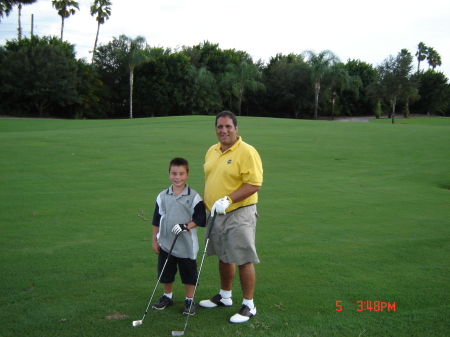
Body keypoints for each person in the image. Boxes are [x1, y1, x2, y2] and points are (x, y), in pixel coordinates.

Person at [199, 111, 263, 324]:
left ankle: (249, 305)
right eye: (219, 126)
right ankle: (225, 296)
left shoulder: (247, 152)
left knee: (243, 257)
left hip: (239, 212)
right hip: (216, 213)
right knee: (223, 255)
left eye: (228, 126)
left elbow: (254, 184)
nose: (223, 130)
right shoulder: (212, 150)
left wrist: (228, 199)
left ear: (236, 128)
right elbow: (212, 179)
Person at [151, 157, 206, 316]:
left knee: (189, 274)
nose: (177, 177)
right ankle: (167, 296)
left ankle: (189, 299)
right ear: (169, 174)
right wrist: (154, 240)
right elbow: (156, 219)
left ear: (187, 175)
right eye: (174, 173)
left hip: (186, 245)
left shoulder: (193, 196)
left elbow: (200, 219)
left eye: (181, 174)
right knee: (165, 272)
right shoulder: (162, 196)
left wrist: (186, 226)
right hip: (166, 243)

### Task instructions
Please return, exactly as written, the line containing "right eye: (174, 173)" and every line after it through the end of the records above, and nothing else.

### Written answer
right eye: (174, 173)
left hip: (186, 245)
left shoulder: (193, 196)
left elbow: (200, 219)
left eye: (181, 174)
right knee: (165, 272)
right shoulder: (162, 196)
left wrist: (186, 226)
right hip: (166, 243)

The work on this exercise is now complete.